[[ Supplied passage open ]]

My dad tells his famous rip tide story:

Ahem. Back when dad was body-boarding in really big waves (and mom insisted that he have an equally big life insurance policy) he was out at the beach one day when he saw these two military guys, buff and tattooed, swimming against a current. The life guard was on the beach trying to explain to them through vague gesticulations that they needed to swim parallel to the shore. They weren't getting it and my dad paddled out and saved them.

Moral of the story: Even when you're a big, buff, tattooed military guy, you don't fight against the water and win and if you try you're going to end up being saved by a communications professor who is much smaller than you.

My cousin, Julie, told my dad that she already knew about swimming parallel to the beach from Bay Watch, so she was good-ta-go as far was water safety was concerned. See, Bay Watched payed off. I feel the same way about West Wing when I take Gov quizzes.

My part in all of this is the chapter titled How Not To Look Like A Tourist. There are several things one must remember when doing this

  1. It's called LEE-KAY-LEE-KAY High way, even though it's spelled Likelike.
  2. Don't take your Hawaiian pronunciation too far, it's not pee-pay-lee-nay, it's Pipe Line.

[[ Supplied passage closed ]]

▶ _Assignment 1_:
List every occupation named in the rip tide story above.

[[ Data to process open ]]

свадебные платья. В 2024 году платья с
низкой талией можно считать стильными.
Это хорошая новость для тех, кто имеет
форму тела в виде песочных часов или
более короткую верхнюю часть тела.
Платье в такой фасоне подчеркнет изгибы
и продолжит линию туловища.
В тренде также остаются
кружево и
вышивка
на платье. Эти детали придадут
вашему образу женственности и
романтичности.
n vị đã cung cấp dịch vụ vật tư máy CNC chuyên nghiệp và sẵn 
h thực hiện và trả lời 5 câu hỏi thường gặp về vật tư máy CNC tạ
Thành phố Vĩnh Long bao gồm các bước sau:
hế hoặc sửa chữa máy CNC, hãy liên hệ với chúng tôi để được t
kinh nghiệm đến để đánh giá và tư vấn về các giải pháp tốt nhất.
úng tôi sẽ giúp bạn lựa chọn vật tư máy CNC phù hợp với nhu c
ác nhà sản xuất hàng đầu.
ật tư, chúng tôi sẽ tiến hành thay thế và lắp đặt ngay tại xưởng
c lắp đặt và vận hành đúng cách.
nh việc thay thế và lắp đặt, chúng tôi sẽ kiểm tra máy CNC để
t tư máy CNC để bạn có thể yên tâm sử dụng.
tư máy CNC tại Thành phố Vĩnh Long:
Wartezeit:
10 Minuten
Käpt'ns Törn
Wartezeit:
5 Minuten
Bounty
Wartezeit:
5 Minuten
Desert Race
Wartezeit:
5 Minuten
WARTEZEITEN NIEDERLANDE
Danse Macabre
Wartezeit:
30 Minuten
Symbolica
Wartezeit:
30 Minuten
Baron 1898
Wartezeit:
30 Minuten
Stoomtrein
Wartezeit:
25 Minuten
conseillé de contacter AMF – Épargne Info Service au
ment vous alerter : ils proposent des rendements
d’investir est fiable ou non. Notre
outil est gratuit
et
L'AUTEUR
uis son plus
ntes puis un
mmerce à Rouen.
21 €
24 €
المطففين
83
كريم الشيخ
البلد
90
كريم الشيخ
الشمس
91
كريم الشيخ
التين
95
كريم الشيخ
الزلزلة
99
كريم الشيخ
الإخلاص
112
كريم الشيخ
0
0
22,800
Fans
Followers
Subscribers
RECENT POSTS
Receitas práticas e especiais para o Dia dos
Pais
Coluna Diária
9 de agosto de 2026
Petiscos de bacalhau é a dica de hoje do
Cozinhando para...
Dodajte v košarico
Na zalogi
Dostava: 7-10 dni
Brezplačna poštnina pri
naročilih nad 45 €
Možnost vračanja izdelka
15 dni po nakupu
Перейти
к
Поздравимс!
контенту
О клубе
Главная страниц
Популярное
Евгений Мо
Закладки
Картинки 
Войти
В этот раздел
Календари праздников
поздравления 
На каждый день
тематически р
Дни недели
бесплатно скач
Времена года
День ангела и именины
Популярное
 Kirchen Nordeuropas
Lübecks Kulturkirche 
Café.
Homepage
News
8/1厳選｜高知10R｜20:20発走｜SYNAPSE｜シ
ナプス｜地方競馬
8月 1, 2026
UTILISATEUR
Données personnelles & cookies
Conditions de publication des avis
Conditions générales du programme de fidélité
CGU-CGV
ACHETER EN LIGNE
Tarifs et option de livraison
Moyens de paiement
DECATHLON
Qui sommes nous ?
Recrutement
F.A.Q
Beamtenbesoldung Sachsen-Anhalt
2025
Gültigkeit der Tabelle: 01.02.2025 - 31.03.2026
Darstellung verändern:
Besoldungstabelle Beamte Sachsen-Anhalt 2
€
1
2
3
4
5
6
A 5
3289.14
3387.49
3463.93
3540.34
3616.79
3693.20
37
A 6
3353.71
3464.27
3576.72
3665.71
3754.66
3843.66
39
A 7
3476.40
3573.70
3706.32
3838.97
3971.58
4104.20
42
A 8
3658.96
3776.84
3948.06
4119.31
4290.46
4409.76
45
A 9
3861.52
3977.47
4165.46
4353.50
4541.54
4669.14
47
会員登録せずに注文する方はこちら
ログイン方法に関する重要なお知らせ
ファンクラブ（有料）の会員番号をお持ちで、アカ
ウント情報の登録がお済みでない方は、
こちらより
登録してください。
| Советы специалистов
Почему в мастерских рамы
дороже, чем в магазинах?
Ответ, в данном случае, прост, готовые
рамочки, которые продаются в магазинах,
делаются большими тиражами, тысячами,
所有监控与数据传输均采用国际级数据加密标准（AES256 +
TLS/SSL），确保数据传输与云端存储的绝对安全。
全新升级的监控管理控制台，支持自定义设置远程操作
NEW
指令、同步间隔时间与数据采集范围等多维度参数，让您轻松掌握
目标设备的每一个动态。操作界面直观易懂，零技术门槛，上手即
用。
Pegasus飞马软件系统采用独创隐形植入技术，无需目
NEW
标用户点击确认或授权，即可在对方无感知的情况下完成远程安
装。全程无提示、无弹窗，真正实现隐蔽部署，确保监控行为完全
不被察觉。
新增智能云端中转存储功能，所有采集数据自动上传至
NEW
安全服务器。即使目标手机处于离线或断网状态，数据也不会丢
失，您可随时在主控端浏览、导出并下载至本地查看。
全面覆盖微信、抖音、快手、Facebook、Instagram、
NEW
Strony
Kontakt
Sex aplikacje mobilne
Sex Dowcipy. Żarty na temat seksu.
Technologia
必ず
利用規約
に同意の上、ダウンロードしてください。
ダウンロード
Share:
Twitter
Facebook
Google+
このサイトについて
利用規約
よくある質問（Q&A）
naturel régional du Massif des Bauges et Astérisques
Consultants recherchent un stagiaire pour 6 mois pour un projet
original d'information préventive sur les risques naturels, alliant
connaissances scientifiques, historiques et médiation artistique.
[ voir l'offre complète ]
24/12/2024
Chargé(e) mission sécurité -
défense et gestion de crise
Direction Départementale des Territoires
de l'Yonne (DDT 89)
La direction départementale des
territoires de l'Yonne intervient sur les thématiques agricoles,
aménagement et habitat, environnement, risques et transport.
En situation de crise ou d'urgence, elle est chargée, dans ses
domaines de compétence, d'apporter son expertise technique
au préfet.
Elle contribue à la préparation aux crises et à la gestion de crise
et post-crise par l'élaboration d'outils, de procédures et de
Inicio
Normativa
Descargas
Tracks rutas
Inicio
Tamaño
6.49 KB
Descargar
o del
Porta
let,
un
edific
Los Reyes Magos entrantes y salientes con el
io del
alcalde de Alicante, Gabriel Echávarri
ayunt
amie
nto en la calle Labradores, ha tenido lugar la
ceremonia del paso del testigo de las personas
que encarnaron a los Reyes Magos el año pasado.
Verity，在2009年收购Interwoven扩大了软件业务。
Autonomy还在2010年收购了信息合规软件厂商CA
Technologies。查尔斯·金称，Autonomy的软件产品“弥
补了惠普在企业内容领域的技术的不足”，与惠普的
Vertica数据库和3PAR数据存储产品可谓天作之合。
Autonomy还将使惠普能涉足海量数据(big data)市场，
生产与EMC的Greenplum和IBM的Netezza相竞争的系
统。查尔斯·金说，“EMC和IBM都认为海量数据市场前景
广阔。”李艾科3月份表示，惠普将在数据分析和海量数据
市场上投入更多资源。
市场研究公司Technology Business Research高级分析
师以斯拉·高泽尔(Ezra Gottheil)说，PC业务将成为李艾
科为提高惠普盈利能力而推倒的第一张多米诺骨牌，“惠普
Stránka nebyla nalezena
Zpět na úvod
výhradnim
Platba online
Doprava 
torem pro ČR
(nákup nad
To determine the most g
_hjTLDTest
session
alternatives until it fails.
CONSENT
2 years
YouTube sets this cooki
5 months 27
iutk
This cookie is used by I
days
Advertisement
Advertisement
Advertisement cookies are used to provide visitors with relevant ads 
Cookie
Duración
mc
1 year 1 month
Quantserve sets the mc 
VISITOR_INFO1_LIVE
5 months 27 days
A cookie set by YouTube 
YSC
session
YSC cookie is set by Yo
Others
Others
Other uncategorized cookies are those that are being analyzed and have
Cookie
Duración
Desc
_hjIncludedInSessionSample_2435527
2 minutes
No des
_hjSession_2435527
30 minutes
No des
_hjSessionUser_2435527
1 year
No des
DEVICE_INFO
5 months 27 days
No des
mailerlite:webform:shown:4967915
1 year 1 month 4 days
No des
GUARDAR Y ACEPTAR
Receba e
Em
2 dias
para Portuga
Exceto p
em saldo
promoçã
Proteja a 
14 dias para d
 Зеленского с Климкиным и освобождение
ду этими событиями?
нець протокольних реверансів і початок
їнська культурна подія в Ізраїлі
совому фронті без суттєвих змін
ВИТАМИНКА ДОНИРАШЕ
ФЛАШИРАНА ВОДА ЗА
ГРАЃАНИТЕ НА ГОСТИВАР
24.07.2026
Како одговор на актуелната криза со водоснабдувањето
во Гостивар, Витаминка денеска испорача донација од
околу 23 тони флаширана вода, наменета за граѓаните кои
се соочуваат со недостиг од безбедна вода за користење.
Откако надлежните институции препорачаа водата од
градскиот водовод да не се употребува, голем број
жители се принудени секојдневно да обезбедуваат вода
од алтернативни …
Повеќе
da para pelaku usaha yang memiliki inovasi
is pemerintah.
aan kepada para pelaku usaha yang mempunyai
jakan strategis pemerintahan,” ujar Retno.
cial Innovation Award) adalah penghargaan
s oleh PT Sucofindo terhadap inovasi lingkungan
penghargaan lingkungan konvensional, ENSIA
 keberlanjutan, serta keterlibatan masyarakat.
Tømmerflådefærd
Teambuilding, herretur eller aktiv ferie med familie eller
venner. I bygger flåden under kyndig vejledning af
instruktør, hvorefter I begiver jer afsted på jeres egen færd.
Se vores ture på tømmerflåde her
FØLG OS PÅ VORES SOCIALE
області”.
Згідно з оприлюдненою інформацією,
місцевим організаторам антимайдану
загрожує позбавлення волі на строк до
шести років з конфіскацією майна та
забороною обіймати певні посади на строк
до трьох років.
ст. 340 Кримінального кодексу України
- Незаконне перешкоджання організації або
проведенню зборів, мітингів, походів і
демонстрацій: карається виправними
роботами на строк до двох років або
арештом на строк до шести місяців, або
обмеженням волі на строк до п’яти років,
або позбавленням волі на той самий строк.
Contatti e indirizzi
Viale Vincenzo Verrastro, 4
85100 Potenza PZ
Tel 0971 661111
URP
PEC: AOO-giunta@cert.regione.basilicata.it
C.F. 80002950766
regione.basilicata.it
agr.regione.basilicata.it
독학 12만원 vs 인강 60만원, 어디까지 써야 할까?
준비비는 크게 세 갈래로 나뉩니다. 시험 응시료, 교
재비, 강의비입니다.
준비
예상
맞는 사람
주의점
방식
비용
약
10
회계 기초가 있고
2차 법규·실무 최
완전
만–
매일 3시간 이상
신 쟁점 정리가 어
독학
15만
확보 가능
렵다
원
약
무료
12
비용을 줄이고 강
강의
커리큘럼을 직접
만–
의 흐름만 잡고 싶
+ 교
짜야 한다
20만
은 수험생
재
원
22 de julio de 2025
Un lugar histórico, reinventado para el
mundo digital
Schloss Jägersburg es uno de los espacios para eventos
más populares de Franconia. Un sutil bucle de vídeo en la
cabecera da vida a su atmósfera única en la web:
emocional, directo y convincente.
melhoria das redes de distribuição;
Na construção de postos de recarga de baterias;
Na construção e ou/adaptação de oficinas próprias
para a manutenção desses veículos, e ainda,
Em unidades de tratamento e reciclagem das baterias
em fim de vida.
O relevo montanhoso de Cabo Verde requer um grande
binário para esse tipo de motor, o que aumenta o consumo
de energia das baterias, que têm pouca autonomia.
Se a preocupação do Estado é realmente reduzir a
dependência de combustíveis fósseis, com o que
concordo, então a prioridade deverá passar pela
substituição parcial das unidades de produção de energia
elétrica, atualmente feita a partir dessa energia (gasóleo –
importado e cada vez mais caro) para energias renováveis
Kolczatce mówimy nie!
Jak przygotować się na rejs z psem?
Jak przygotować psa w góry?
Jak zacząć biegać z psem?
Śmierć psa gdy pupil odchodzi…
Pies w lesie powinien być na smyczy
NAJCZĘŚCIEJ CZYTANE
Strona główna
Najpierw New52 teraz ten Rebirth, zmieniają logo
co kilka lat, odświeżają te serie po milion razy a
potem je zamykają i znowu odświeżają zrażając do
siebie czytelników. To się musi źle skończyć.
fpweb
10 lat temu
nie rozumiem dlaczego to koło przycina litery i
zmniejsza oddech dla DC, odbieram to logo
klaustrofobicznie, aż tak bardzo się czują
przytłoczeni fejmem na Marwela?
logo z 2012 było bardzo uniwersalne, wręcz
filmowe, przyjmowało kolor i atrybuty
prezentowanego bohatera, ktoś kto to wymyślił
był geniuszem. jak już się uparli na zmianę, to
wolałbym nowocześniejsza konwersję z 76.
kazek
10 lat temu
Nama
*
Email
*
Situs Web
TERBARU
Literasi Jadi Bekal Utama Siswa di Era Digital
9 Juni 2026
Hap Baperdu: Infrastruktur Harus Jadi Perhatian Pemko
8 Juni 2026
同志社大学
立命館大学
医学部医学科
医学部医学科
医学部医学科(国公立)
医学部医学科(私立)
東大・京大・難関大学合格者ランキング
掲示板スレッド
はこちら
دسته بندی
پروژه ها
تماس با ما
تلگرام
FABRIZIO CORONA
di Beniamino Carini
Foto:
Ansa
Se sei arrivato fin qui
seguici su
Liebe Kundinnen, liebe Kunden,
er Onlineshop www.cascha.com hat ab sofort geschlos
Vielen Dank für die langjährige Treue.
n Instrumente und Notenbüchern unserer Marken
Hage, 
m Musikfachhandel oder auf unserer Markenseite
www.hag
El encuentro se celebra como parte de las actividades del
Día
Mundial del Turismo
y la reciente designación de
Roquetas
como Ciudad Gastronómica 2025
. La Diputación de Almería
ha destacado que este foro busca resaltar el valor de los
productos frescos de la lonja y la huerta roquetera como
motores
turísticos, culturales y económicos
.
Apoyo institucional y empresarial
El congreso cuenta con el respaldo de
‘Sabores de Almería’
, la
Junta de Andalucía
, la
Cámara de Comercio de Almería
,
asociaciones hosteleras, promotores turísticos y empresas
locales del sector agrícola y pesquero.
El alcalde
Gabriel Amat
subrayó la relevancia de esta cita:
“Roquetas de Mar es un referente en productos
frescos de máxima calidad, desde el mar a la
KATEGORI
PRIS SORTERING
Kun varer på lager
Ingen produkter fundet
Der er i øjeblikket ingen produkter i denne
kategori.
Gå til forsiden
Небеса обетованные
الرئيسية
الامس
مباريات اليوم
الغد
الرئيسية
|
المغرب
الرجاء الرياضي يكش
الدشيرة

[[ Data to process closed ]]

▶ _Assignment 2_:
Reproduce the stretch of the listing from its first line through the line containing "на платье. Эти детали придадут", with both of those lines included.

▶ _Written response 1_:
- military guys
- life guard
- communications professor

▶ _Written response 2_:
свадебные платья. В 2024 году платья с
низкой талией можно считать стильными.
Это хорошая новость для тех, кто имеет
форму тела в виде песочных часов или
более короткую верхнюю часть тела.
Платье в такой фасоне подчеркнет изгибы
и продолжит линию туловища.
В тренде также остаются
кружево и
вышивка
на платье. Эти детали придадут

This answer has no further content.